Technical sophistication alone may not convince SMEs. Bloackchain providers need to make the business gains visible and reduce the perceived burden of adoption. This could mean offering phased implementation, platform integration support, vendor security guidance and clear examples of how blockchain can address real e-commerce problems.
For policymakers, the study suggests that blockchain support should not focus only on direct subsidies. Training programs, shared digital infrastructure, SME innovation clusters and practical exposure to AI may help firms develop the readiness needed to evaluate blockchain more favorably.
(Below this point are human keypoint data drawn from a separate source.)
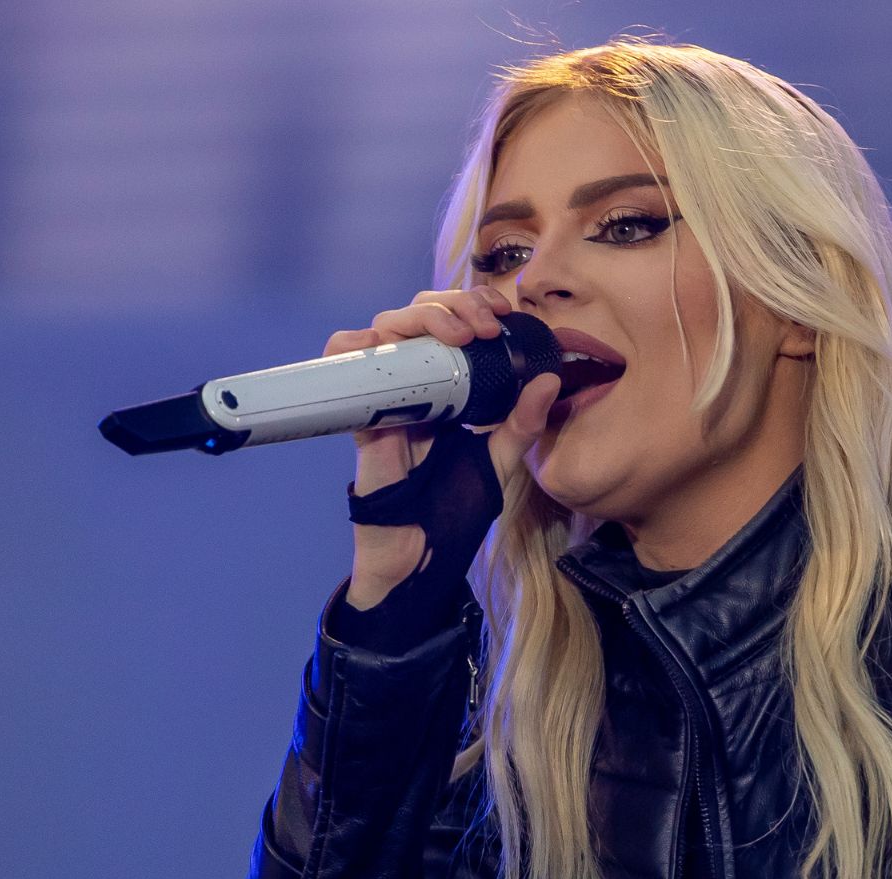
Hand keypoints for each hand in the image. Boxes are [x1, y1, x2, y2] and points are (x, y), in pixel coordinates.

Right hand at [324, 285, 561, 610]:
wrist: (417, 560)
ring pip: (384, 329)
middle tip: (484, 324)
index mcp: (448, 386)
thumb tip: (549, 379)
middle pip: (419, 315)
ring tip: (453, 334)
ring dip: (417, 318)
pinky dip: (352, 345)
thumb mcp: (498, 463)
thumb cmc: (453, 511)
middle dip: (452, 304)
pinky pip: (342, 367)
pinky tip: (381, 344)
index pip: (452, 323)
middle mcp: (414, 383)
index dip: (472, 304)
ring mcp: (384, 396)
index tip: (503, 314)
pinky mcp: (360, 418)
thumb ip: (522, 425)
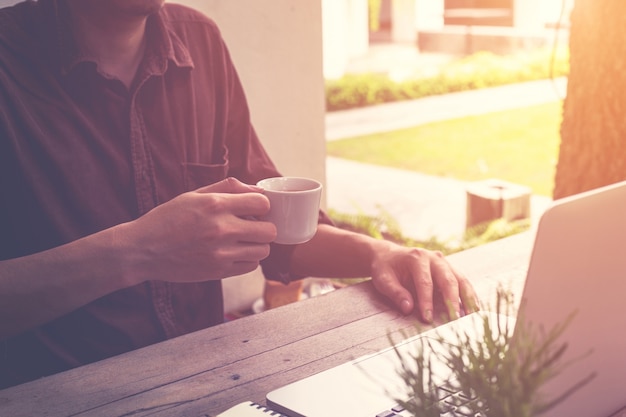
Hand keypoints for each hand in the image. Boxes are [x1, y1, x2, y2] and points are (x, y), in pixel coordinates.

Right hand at [120, 177, 276, 282]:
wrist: (143, 250)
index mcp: (215, 205)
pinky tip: (234, 253)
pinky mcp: (218, 272)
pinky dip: (247, 260)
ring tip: (242, 241)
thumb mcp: (194, 194)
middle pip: (269, 230)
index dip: (261, 205)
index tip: (253, 209)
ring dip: (257, 245)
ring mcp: (221, 253)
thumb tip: (258, 189)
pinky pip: (251, 266)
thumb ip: (228, 188)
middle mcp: (221, 229)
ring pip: (264, 251)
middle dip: (264, 227)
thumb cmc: (168, 218)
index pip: (262, 203)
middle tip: (251, 227)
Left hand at [369, 242, 478, 322]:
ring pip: (460, 279)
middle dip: (452, 300)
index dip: (427, 301)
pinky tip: (474, 309)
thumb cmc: (385, 268)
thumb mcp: (383, 279)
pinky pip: (463, 281)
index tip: (427, 318)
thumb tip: (408, 308)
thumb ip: (395, 293)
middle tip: (455, 319)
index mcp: (417, 258)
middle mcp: (434, 257)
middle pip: (448, 279)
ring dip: (468, 297)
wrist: (389, 255)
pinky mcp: (450, 269)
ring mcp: (444, 262)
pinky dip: (470, 295)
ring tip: (472, 316)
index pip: (425, 282)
The research also found that the adoption mechanism remained broadly stable across firms serving domestic and foreign customers. Although internationally oriented firms often face stronger demands for traceability, verification and cross-border trust, the study did not find that customer orientation significantly changed the relationships among AI familiarity, perceived benefits, perceived costs and adoption intention.
The finding suggests that blockchain adoption among Chinese e-commerce SMEs may be shaped more by internal readiness and benefit-cost evaluation than by whether firms mainly serve domestic or foreign customers. Still, the researchers caution that the domestic and foreign categories may not capture all differences in international exposure.
The study has limitations:
- It is based on cross-sectional survey data, so it cannot show how firms’ adoption decisions change over time. Blockchain adoption is likely to evolve as firms gain experience, as digital infrastructure improves and as market pressure changes.
- The sample is also limited to Chinese e-commerce SMEs. China’s fast-moving platform economy, strong e-commerce base and active digital policy environment may differ from conditions in other countries. Future research could test whether the same patterns appear in other markets with different regulatory systems, infrastructure and SME capabilities.
- The measure of AI familiarity also captures practical exposure, not deep AI capability. Future studies could examine broader digital readiness, including IT governance, organizational learning, digital culture, workforce skills and prior use of other advanced technologies.
- The study also focuses mainly on perceived benefits and costs. Other factors may shape blockchain adoption, including ecosystem trust, regulatory legitimacy, interoperability, data sovereignty, cybersecurity exposure and dependence on digital platforms.